“Another washout overtook Wall Street Thursday, sending major averages down as much as 7 percent as traders bailed out of the credit-battered stock market,” Jeff Cox reports for CNBC.
“The market’s afternoon selloff sent the Dow below 9,000 for the first time in five years, as unshakeable fears from the credit freeze combined with the expiration of short-selling rules to beat down stocks for the seventh straight day,” Cox reports.
“Selling grew downright feverish in the final hour as exasperated traders described an air of hopelessness and questions circled over what the market’s capitulation selloff point might be,” Cox reports. “The Dow roared past a 6 percent loss, with the worst damage coming in areas with any connection to the financial sector, though all 30 issues in the bluechip index fell. The index was off 37 percent from its all-time high a year ago today.”
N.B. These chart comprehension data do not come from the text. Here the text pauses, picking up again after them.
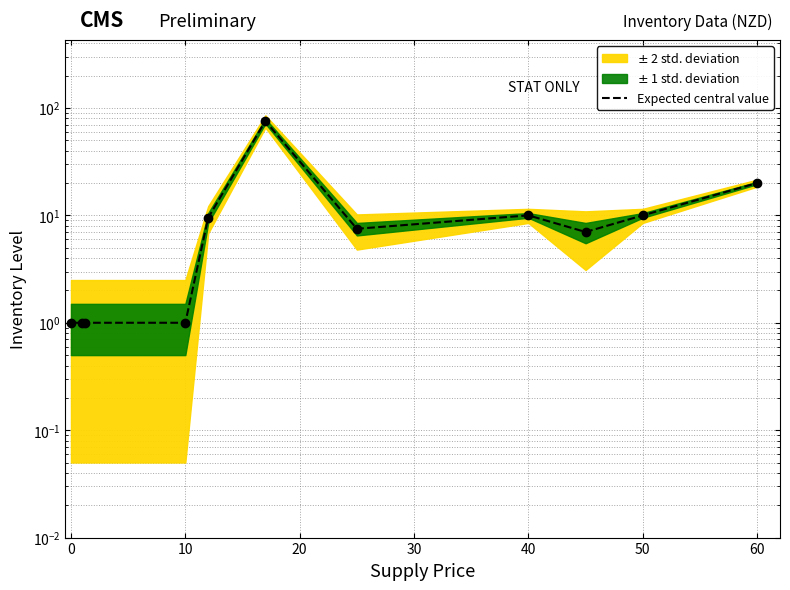

What is the difference between the maximum and minimum values?

74.5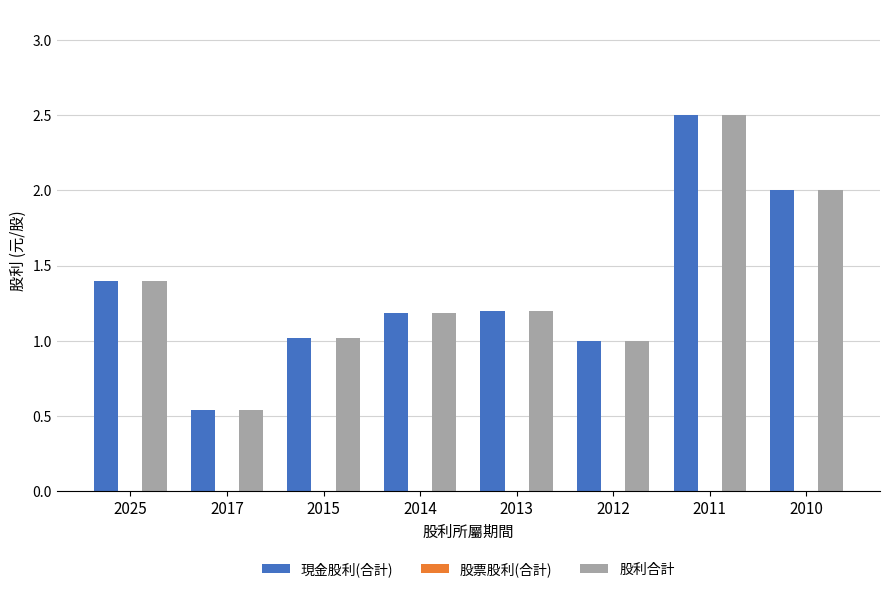

Are the bars grouped side by side (vs. stacked)?

Yes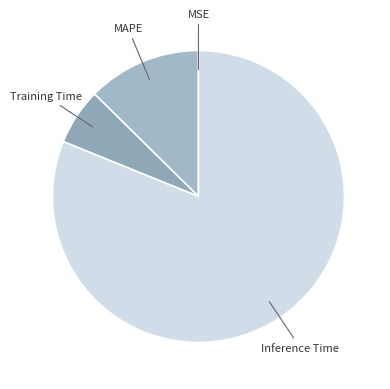

How many slices are in this pie chart?

4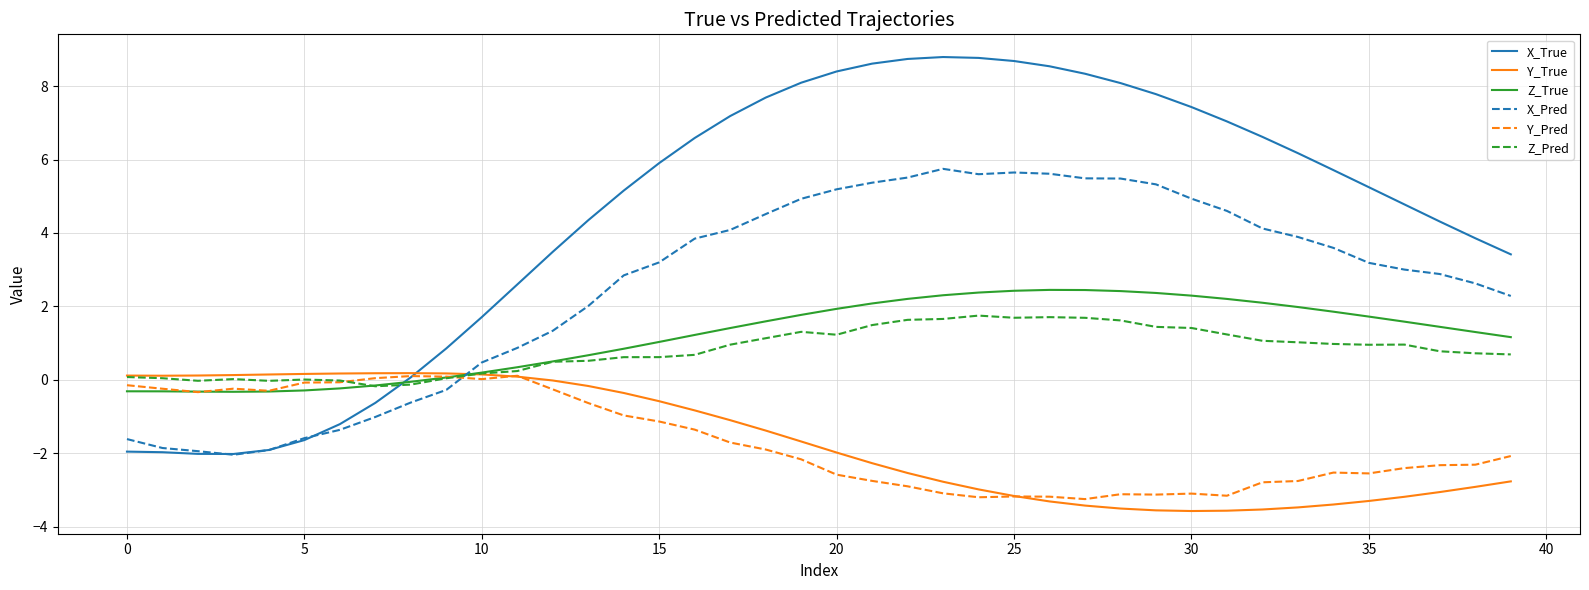

True or false: X_Pred and Z_True cross at least once.

True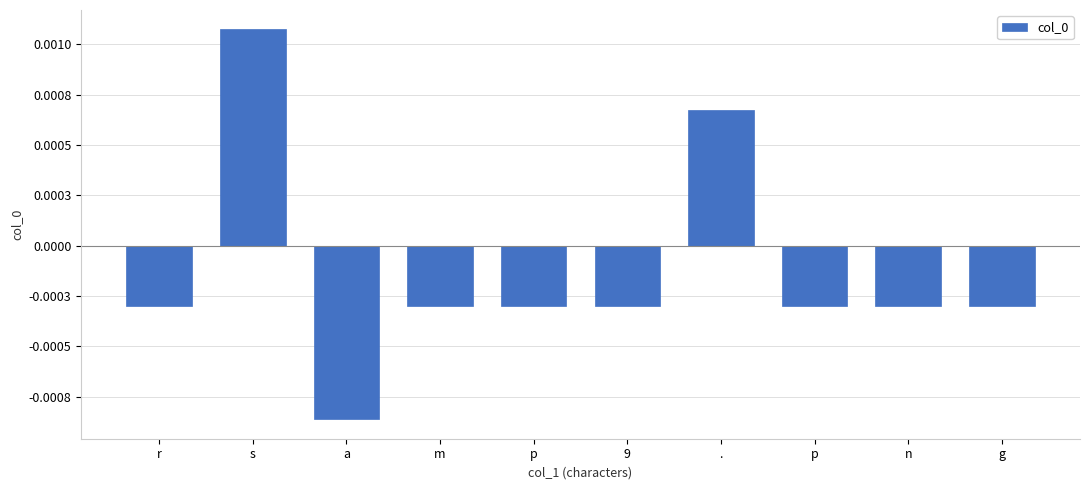

Are the bars horizontal?

No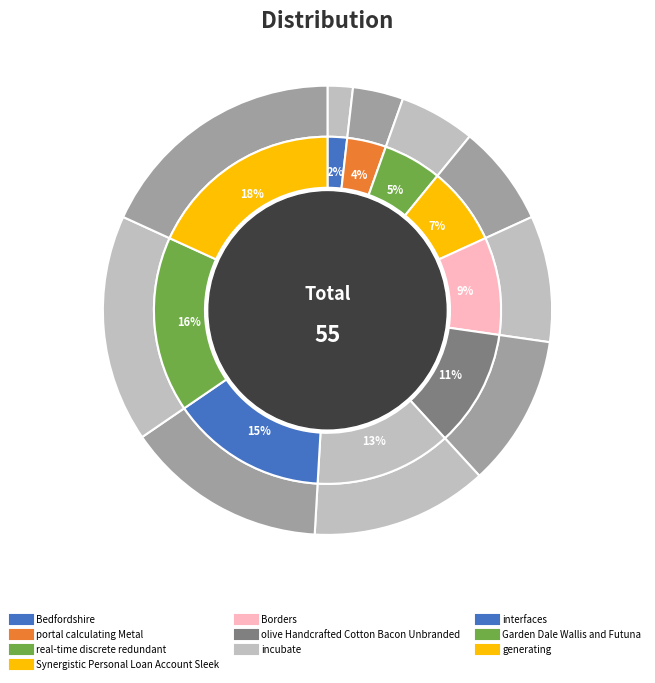

What is the smallest slice in the pie chart?

Bedfordshire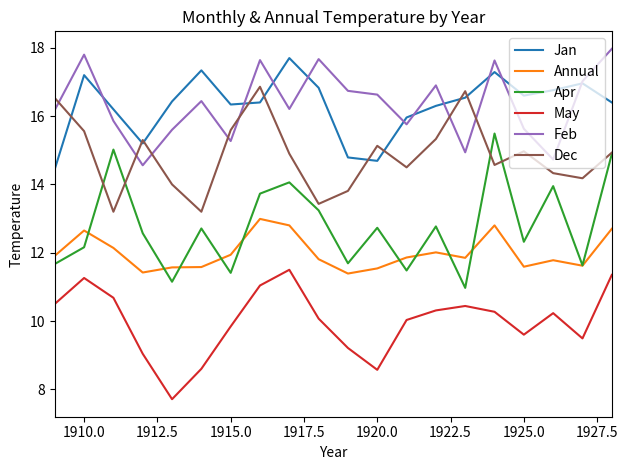

What is the minimum value for Apr?

11.0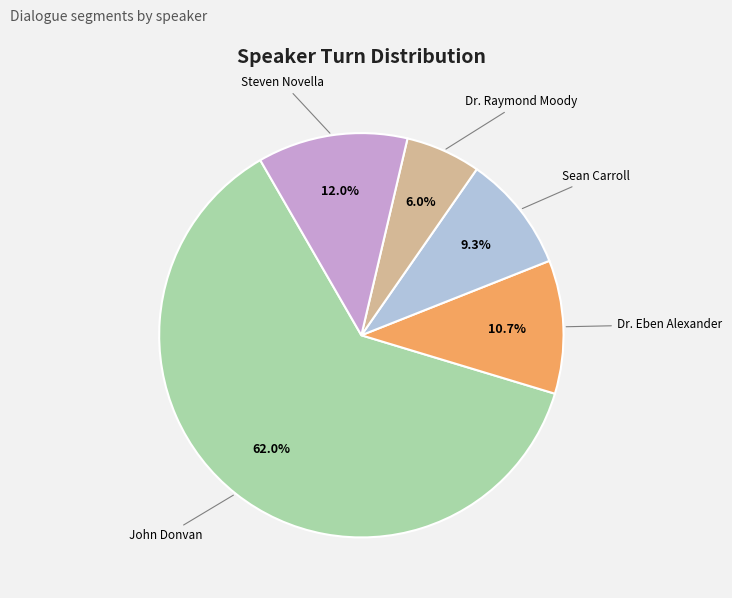

To the nearest percent, what is the difference between the largest and smallest slice percentages?

56%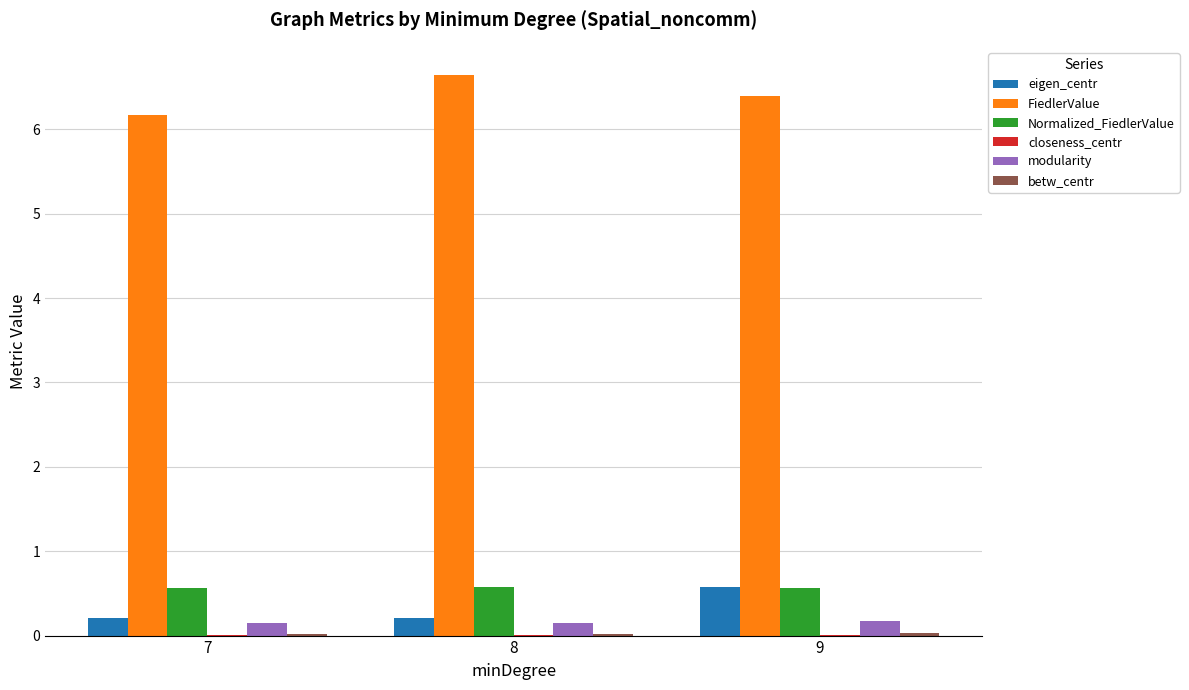

The value of FiedlerValue at 7 is 2.0. True or false?

False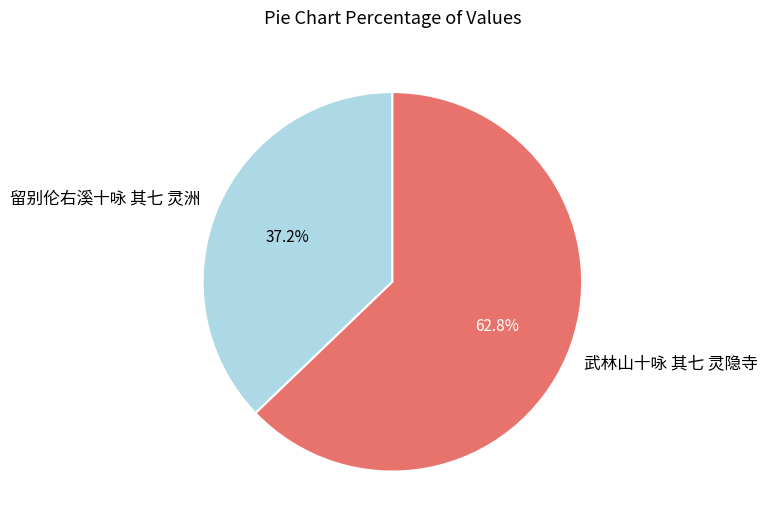

What percentage is the 留别伦右溪十咏 其七 灵洲 slice, to the nearest percent?

37%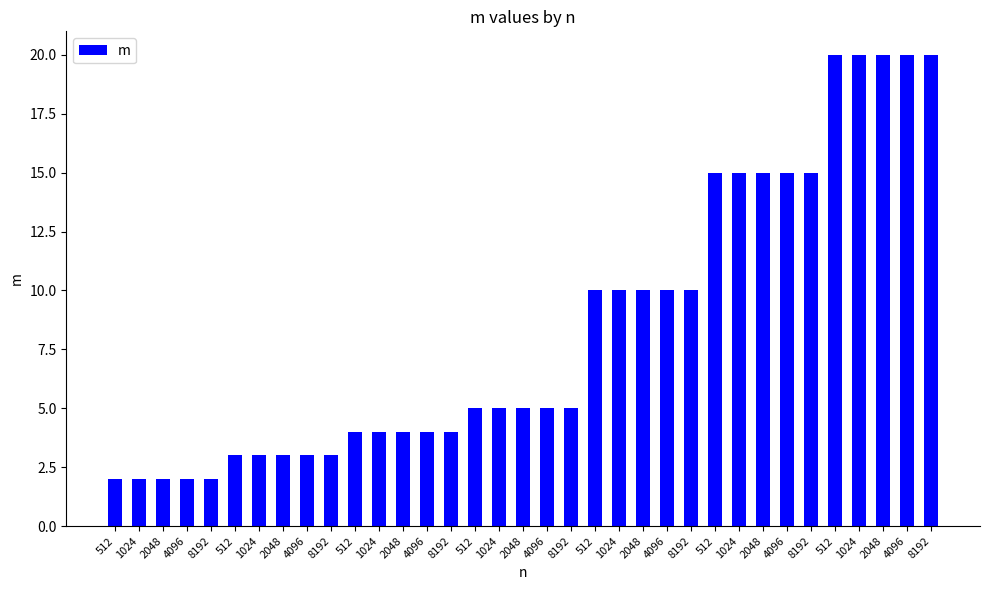

What is the sum of all values?

295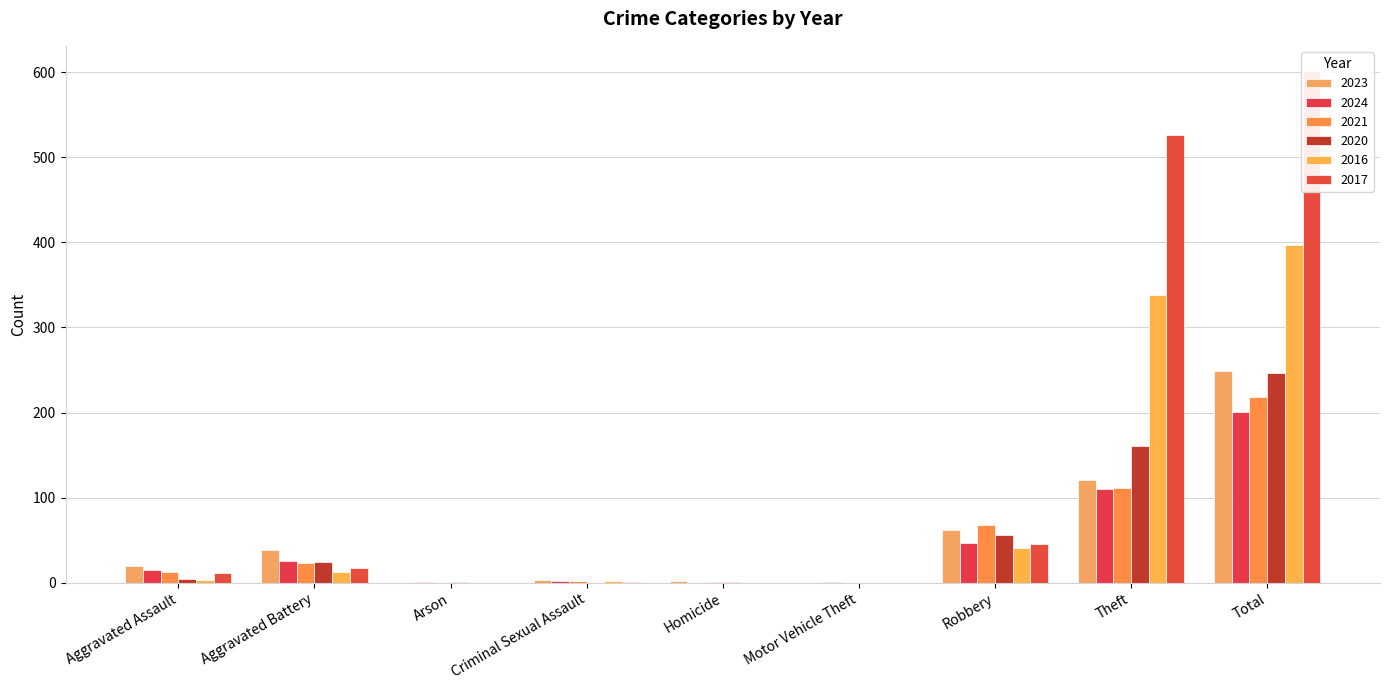

The 2021 series shows 13 at Aggravated Assault. True or false?

True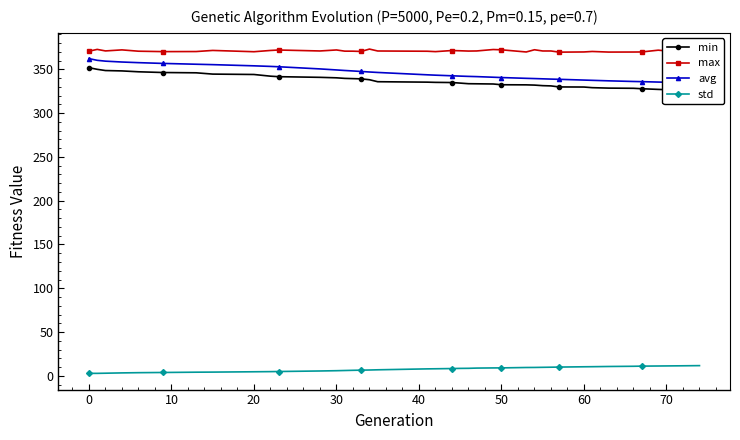

The value of std at 50 is 9.1. True or false?

True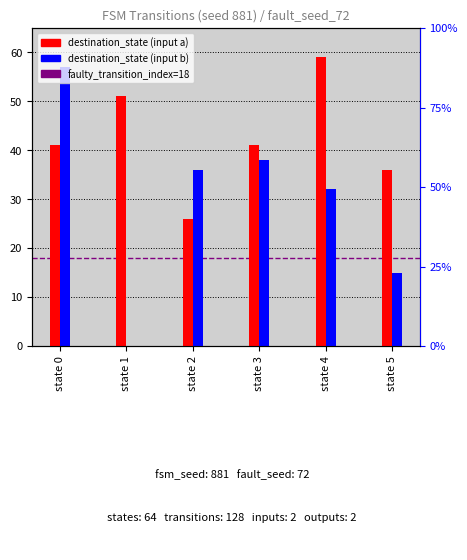

The destination_state_b series shows 36 at state 2. True or false?

True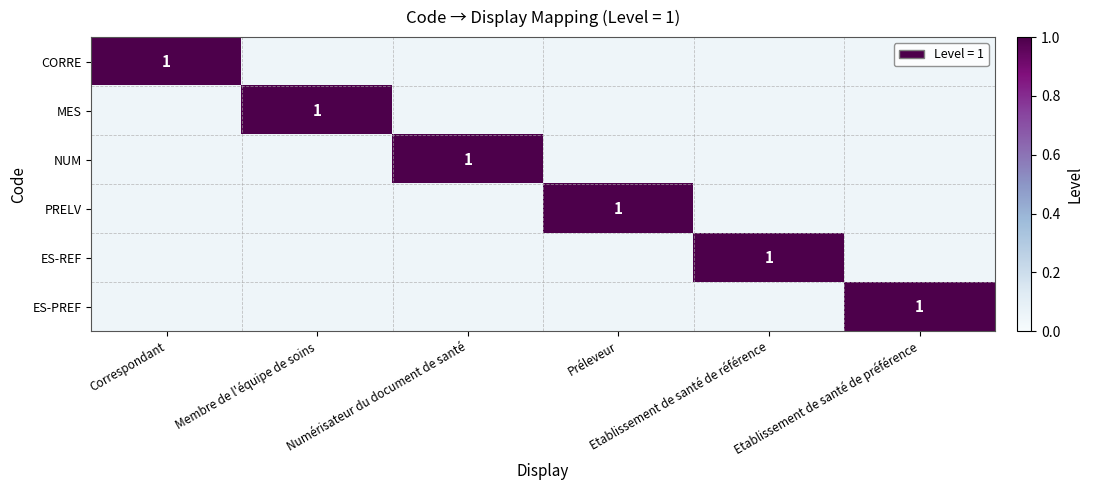

What is the maximum value shown in the chart?

1.0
“Technology shares, which had been helping to salvage an otherwise lackluster day in which banks and automakers languished, were the least hard-hit but still heavily damaged,” Cox reports.
“Nasdaq leaders Apple, Research in Motion, and Microsoft helped temper losses as the tech gauge fought for higher ground through most of the day. But even they couldn’t withstand the selling tsunami that enveloped the market,” Cox reports.
“A pair of economic reports had little impact on markets; both weekly jobless claims and natural gas inventories were in line with estimates,” Cox reports.